§ **Hedefler**
1. Ecevit ve Yücel'i anlatan metne göre şu soruları yanıtlayın:
(a) Bülent Ecevit kimin oğlu olarak anılıyor?
(b) Anlatıcı ve yanındakiler kimin kurtarılması için Paris'teydi?
(c) Önerildiği sırada Bülent Ecevit hangi yayın organında çalışıyordu?
2. Ecevit ve Yücel'i anlatan metni son cümlesinden sonra gelecek biçimde sürdürün.

§ **Verilen Metin**
(öyle duyardık: iki kişiydiler, Londra'daydılar. İkisi de şair, ikisi de 'kolejli'; ikisi de, 'Millî Şef' CHP' sinin 'veliahtları'ndan sayılıyor: Bülent Ecevit ve Can Yücel; önceki Fahri Ecevit' in, sonraki Hasan Âli Yücel' in 'mahdûmu'dur. 1949/1950 arası mıdır, sonrası mıdır kestiremiyorum; ayıptır söylemesi, biz Nâzım Hikmet' in kurtarılması için, Paris' lerdeyiz.
CHP, faşizan ve totaliter 'sağcılık'tan, 'lâik ve demokrat' 'ortanın solu'na kaymaya yelteniyor; bu sâyede, bu 'iyi yetiştirilmiş' veliahtlara, 'siyasi kariyer' yolu açılacaktır; sanırım Metin Toker yazmıştı, yanlış hatırlıyorsam düzeltsin: CHP' den onu 'meb'us' yapmaya gelirler; o, oldum bittim gazeteciliği yeğlediği için, o sıra Ulus' ta çalışmakta olan Bülent Ecevit' i önerir; bir manada, hanidir çektiğimiz Ecevit 'tahribatı'nın 'müsebbibi' odur.

§ **Veri Kümesi Kayıtları**
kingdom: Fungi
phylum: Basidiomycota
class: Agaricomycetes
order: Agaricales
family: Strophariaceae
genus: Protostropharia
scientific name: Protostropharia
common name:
==
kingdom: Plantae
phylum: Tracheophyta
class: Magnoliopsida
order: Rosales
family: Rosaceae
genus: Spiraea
---
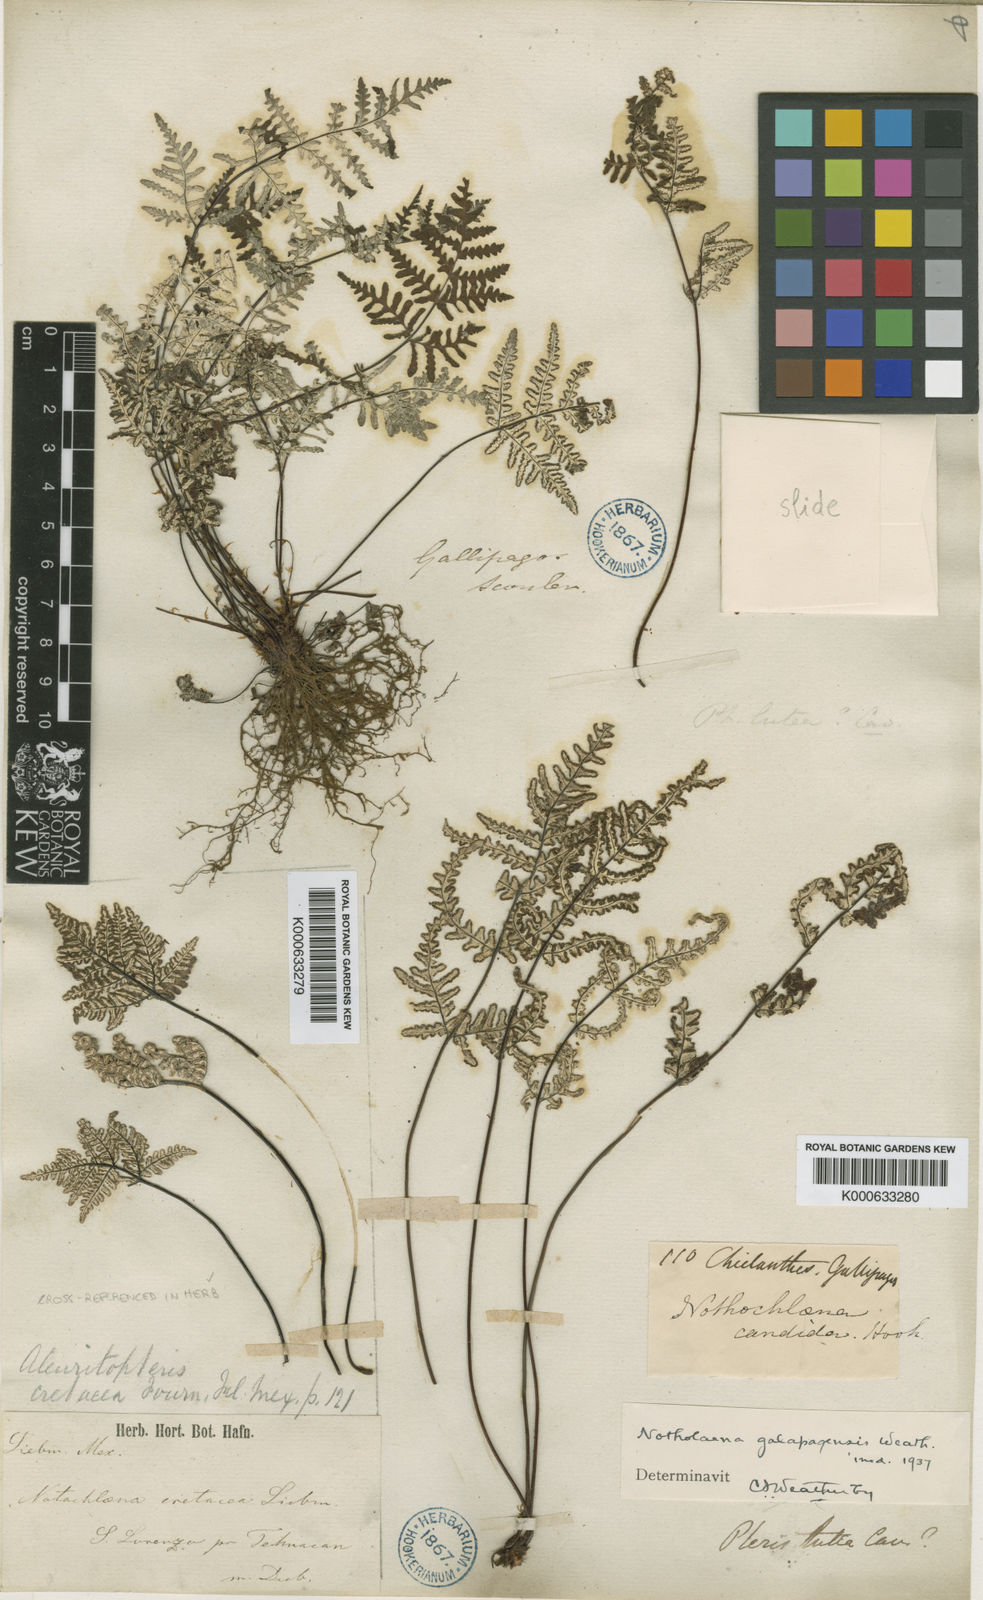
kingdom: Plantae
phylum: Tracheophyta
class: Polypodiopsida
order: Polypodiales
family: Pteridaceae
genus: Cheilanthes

§ **Görev Sonuçları**
1.
(a) Fahri Ecevit'in.
(b) Nâzım Hikmet'in.
(c) Ulus'ta.

2.
60' lı yıllarda, Batı' da tartışılan 'Özgür Sosyalizm' hareketine paralel bir 'demokratik Sol' un, CHP' de uç verdiği görülmüştür: katılımcı ve özyönetimci bir Sosyalizm' in benimsenmesi miydi; -ki öyle sanılmıştı; üstelik bu Gâzi dahil bütün Solcu Kemalistler' in ruhunu şâd ederdi-; yoksa İnönü 'ekolü'nün öteden beri yaptığı üzere, 'Sol' u ve 'Solculuğu' kültür düzeyinde algılayan, yüzeysel bir solculuk muydu? İkincisi olduğu, çabuk anlaşıldı: bunlar irticaa karşı lâiklik solcusudur; sermayeye karşı, emek solcusu değil: ikincisini önlemek için, birincisini öne çıkarırlar; günümüzde holding media'sının, CHP'yi ve DSP'yi 'solcu' sanması da bundan!
5 Haziran ertesinde (1977) Ecevit' in 'solculuğu'nu (!) anlayan anlamıştı ya; aynı amaca 'programlanmış' media yüzünden, gerçeği halka nasıl anlatacaksın? Kendime göre, Dünya' daki yazılarımda, bunu yapmaya çalışıyordum; okundukça görülecektir ki, Ecevit'te tesbit edilen 'başkalaşma', yıllar içinde oluşmuş bir 'mahiyet' farkı değildir, sadece 'derece' farkıdır: o, o zaman da 'bu' Ecevit idi...)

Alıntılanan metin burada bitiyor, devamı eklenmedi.